- [INSTRUCTIONS TO FOLLOW] Can you render the lines below as a numbered list, skipping any blank lines and leaving the pictures out?

[Opening DATA section]

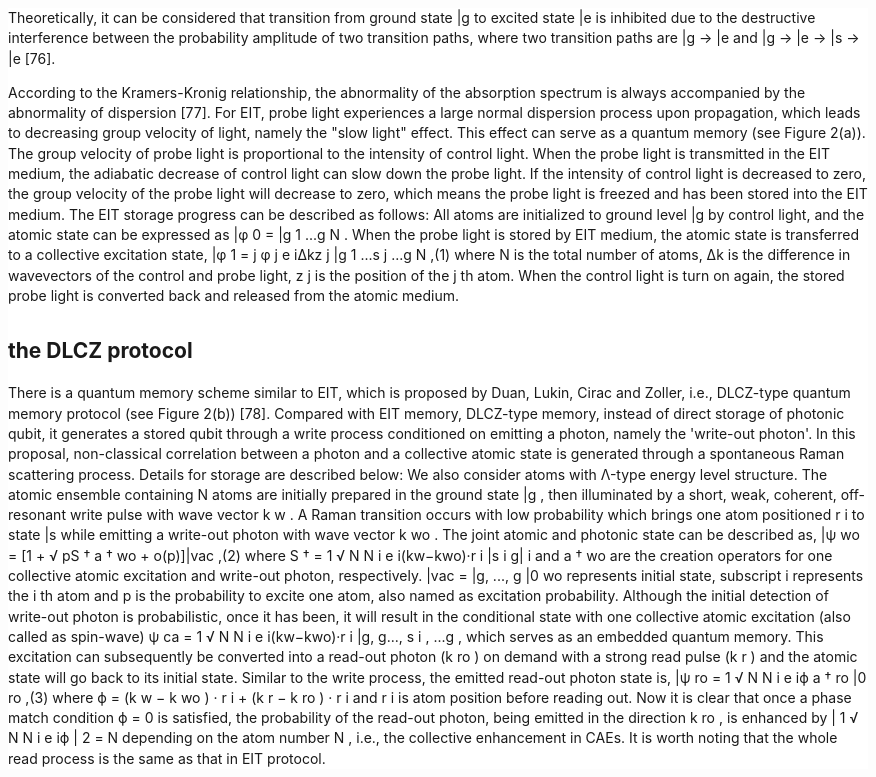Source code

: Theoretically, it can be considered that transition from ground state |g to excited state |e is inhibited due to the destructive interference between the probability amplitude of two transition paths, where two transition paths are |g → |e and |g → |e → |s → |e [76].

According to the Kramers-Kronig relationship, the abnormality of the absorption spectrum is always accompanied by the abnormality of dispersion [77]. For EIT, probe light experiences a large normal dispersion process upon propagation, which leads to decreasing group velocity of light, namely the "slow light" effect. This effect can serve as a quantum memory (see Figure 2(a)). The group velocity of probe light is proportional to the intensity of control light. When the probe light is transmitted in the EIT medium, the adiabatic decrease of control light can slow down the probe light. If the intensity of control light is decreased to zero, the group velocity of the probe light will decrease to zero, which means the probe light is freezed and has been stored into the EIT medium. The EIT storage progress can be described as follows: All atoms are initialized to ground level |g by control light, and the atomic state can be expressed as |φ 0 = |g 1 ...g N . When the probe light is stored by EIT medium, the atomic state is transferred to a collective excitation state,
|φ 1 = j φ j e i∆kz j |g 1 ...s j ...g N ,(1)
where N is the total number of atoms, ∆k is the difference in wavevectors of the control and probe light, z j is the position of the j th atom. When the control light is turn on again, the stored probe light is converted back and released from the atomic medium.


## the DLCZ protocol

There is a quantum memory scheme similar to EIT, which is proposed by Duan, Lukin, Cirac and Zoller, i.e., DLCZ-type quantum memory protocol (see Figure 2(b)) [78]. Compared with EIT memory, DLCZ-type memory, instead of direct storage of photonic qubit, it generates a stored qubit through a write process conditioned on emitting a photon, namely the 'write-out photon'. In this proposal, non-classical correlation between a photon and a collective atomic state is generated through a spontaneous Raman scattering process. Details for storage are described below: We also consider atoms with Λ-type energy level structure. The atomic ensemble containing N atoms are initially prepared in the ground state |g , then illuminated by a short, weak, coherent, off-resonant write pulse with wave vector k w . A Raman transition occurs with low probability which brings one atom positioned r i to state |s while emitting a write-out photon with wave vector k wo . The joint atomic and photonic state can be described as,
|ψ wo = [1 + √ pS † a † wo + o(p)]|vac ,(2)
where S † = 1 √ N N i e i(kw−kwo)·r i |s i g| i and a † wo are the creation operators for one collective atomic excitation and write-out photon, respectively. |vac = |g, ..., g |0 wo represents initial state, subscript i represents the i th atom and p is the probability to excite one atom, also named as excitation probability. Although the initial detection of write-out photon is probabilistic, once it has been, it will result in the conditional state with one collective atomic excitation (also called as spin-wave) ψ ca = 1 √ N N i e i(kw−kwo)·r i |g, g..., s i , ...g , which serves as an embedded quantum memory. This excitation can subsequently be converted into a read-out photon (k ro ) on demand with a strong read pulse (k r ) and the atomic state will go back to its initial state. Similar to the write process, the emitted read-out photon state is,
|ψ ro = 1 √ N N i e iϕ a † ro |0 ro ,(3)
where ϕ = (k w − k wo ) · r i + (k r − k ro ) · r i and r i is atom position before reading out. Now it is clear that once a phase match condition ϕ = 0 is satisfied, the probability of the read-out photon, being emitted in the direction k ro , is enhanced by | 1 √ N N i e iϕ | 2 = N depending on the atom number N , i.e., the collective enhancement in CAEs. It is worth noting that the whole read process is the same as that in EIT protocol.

[Closing DATA section]

- [TASK RESPONSE]
1. Source code
2. : Theoretically, it can be considered that transition from ground state |g to excited state |e is inhibited due to the destructive interference between the probability amplitude of two transition paths, where two transition paths are |g → |e and |g → |e → |s → |e [76].
3. According to the Kramers-Kronig relationship, the abnormality of the absorption spectrum is always accompanied by the abnormality of dispersion [77]. For EIT, probe light experiences a large normal dispersion process upon propagation, which leads to decreasing group velocity of light, namely the "slow light" effect. This effect can serve as a quantum memory (see Figure 2(a)). The group velocity of probe light is proportional to the intensity of control light. When the probe light is transmitted in the EIT medium, the adiabatic decrease of control light can slow down the probe light. If the intensity of control light is decreased to zero, the group velocity of the probe light will decrease to zero, which means the probe light is freezed and has been stored into the EIT medium. The EIT storage progress can be described as follows: All atoms are initialized to ground level |g by control light, and the atomic state can be expressed as |φ 0 = |g 1 ...g N . When the probe light is stored by EIT medium, the atomic state is transferred to a collective excitation state,
4. |φ 1 = j φ j e i∆kz j |g 1 ...s j ...g N ,(1)
5. where N is the total number of atoms, ∆k is the difference in wavevectors of the control and probe light, z j is the position of the j th atom. When the control light is turn on again, the stored probe light is converted back and released from the atomic medium.
6. ## the DLCZ protocol
7. There is a quantum memory scheme similar to EIT, which is proposed by Duan, Lukin, Cirac and Zoller, i.e., DLCZ-type quantum memory protocol (see Figure 2(b)) [78]. Compared with EIT memory, DLCZ-type memory, instead of direct storage of photonic qubit, it generates a stored qubit through a write process conditioned on emitting a photon, namely the 'write-out photon'. In this proposal, non-classical correlation between a photon and a collective atomic state is generated through a spontaneous Raman scattering process. Details for storage are described below: We also consider atoms with Λ-type energy level structure. The atomic ensemble containing N atoms are initially prepared in the ground state |g , then illuminated by a short, weak, coherent, off-resonant write pulse with wave vector k w . A Raman transition occurs with low probability which brings one atom positioned r i to state |s while emitting a write-out photon with wave vector k wo . The joint atomic and photonic state can be described as,
8. |ψ wo = [1 + √ pS † a † wo + o(p)]|vac ,(2)
9. where S † = 1 √ N N i e i(kw−kwo)·r i |s i g| i and a † wo are the creation operators for one collective atomic excitation and write-out photon, respectively. |vac = |g, ..., g |0 wo represents initial state, subscript i represents the i th atom and p is the probability to excite one atom, also named as excitation probability. Although the initial detection of write-out photon is probabilistic, once it has been, it will result in the conditional state with one collective atomic excitation (also called as spin-wave) ψ ca = 1 √ N N i e i(kw−kwo)·r i |g, g..., s i , ...g , which serves as an embedded quantum memory. This excitation can subsequently be converted into a read-out photon (k ro ) on demand with a strong read pulse (k r ) and the atomic state will go back to its initial state. Similar to the write process, the emitted read-out photon state is,
10. |ψ ro = 1 √ N N i e iϕ a † ro |0 ro ,(3)
11. where ϕ = (k w − k wo ) · r i + (k r − k ro ) · r i and r i is atom position before reading out. Now it is clear that once a phase match condition ϕ = 0 is satisfied, the probability of the read-out photon, being emitted in the direction k ro , is enhanced by | 1 √ N N i e iϕ | 2 = N depending on the atom number N , i.e., the collective enhancement in CAEs. It is worth noting that the whole read process is the same as that in EIT protocol.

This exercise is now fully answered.